Monte di Pietà is the large well-maintained (it's owned
by the Bank of Naples!) building on the south side
of via San Biagio dei Librai near the
intersection of via San Gregorio Armeno (#25 on this map). The church at
the back of the courtyard that you see as you peer
through the large portal is properly called the
Chapel of the Monte di Pietà. The entire structure has to do with the
institution in Italy of church-run non-profit pawn
houses that had started to open throughout Italy in
the mid-1400s in order to combat usury. (See this link for
further information on the origins of pawn houses and
public banks in Naples.)
The Monte di Pietà was, indeed, one of the
first such "pawn houses" in Naples, founded in 1539.
The original institution was in the Palazzo Carafa
d'Andrea some blocks farther to west, still in
the historic center of town.
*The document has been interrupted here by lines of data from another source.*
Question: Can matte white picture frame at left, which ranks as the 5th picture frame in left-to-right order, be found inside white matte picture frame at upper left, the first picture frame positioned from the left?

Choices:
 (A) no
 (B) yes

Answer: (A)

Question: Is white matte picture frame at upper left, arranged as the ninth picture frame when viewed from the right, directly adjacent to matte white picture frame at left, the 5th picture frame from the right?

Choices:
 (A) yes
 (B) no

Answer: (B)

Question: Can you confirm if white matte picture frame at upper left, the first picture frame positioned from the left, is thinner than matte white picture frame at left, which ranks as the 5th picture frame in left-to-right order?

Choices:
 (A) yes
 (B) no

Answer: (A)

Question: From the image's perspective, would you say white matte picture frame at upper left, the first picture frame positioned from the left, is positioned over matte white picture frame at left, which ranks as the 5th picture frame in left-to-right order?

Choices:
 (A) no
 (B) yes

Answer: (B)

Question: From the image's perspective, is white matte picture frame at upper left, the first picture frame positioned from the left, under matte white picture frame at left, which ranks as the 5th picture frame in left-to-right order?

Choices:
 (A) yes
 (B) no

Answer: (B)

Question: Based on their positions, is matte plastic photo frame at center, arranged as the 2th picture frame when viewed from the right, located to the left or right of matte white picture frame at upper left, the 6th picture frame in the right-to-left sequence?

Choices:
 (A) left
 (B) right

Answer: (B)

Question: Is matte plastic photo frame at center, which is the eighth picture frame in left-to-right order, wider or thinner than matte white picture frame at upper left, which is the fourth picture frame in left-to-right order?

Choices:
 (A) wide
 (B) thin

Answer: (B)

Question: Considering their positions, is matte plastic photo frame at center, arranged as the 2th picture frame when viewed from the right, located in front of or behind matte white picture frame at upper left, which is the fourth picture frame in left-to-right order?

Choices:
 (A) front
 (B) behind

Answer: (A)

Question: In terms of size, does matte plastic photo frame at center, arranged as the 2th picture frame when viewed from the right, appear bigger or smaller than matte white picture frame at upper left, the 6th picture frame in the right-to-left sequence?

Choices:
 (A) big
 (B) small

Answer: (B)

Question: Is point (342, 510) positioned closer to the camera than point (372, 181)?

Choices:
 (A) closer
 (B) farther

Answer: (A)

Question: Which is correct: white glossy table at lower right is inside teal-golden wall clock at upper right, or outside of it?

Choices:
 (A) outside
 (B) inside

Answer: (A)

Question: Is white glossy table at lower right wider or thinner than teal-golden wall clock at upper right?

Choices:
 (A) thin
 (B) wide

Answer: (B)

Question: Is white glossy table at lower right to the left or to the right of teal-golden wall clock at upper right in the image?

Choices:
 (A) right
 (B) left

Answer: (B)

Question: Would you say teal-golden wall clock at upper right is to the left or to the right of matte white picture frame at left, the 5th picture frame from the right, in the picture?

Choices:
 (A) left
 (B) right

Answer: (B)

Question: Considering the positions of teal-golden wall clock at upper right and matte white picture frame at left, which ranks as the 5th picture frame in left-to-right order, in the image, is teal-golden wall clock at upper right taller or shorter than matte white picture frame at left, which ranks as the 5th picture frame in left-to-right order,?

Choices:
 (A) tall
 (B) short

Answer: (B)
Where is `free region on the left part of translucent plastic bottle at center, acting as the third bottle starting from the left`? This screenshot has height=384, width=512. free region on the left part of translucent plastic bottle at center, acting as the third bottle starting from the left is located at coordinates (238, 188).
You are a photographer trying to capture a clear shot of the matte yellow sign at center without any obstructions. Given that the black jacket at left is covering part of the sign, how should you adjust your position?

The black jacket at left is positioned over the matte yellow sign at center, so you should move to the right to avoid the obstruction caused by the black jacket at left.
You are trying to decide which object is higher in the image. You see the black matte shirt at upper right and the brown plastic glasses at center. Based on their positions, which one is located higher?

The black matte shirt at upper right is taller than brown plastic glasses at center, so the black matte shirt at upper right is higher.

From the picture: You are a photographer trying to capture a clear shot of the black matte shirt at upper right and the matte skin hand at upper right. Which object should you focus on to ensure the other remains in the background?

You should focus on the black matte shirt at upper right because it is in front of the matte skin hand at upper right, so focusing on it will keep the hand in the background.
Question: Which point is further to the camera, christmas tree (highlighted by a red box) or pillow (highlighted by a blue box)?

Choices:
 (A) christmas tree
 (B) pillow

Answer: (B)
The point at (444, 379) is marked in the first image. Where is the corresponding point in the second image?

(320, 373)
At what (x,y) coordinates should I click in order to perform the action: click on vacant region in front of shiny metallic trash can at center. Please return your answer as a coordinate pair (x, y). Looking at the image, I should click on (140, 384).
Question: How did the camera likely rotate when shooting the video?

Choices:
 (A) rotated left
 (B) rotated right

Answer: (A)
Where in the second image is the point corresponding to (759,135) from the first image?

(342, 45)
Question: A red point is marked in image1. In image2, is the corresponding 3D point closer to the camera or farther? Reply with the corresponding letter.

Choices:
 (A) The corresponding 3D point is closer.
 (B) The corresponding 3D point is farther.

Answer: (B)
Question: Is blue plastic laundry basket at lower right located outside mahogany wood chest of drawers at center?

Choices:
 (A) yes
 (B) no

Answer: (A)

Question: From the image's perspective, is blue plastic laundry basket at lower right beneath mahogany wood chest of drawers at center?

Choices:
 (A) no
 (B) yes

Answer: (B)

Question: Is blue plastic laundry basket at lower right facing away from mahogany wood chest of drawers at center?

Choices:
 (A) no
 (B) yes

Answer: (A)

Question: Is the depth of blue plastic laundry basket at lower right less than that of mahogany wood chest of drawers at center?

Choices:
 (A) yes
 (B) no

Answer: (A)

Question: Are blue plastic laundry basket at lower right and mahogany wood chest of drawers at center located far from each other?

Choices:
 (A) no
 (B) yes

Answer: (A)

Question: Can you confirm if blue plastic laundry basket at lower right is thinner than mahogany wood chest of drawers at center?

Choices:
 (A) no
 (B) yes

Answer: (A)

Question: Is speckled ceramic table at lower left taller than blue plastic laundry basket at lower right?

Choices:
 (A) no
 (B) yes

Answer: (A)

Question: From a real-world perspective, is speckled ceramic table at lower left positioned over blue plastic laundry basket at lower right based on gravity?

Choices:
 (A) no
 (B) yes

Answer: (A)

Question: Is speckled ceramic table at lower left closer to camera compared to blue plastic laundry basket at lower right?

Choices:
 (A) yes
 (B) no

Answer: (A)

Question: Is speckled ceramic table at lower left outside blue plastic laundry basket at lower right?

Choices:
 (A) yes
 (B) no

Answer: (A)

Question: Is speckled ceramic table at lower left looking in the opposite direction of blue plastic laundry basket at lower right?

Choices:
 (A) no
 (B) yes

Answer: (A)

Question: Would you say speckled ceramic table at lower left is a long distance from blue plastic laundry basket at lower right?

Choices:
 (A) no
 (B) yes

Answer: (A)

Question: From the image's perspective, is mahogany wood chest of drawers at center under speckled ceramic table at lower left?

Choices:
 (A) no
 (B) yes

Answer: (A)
The Monte acquired new
property, the current location, in 1597, purchasing
the residence of Girolamo Caraffa. (Caraffa —also
spelled Carafa— is a family of Neapolitan nobility
going back to the 11th century and with a subsequent
genealogy of noblemen, military and clergy.) The
original building on the site was demolished and a new
one put up, the one we see today, by Giovan Battista Cavagna,
the architect also responsible for a number of other
works in Naples, including the facade of the grand
church and monastery of San
Gregorio Armeno around the corner from the
Monte di Pietà.
The chapel "annex" of the pawn brokerage was
finished in 1605 and was the product of the combined
sculpting and painting genius of Michelangelo Naccherino,
Pietro Bernini (1562-1629), father of the better known Gian Lorenzo
Bernini), Belisario
Corenzio, and Fabrizio Santafede.
During Masaniello's
Revolt in 1647, the building was spared the
ravages of the violence through a timely intervention
on the part of Giulio Genoino, an elderly priest
widely believed to be the "brains" behind the revolt.
There was, however, a mysterious fire in 1786 that did
a great deal of damage to the premises, by that time
gone from pawn brokerage to public bank. (The building
still houses an important branch of the Bank of
Naples.) The chapel, however, was not damaged. The
chapel is a jewel of artwork from the Neapolitan
Baroque of the 1600s. It is decorated in gilt stucco
and has a majolica tile floor; other than the artists
mentioned above, there are works by Ippolito Borghese,
Giuseppe Bonito, the tomb of cardinal Ottavio
Acquaviva by Cosimo Fanzago
and, from a later period, portraits of Charles III of Bourbon
and his queen consort, Maria Amalia, the first Bourbon
royal family of the Kingdom of Naples.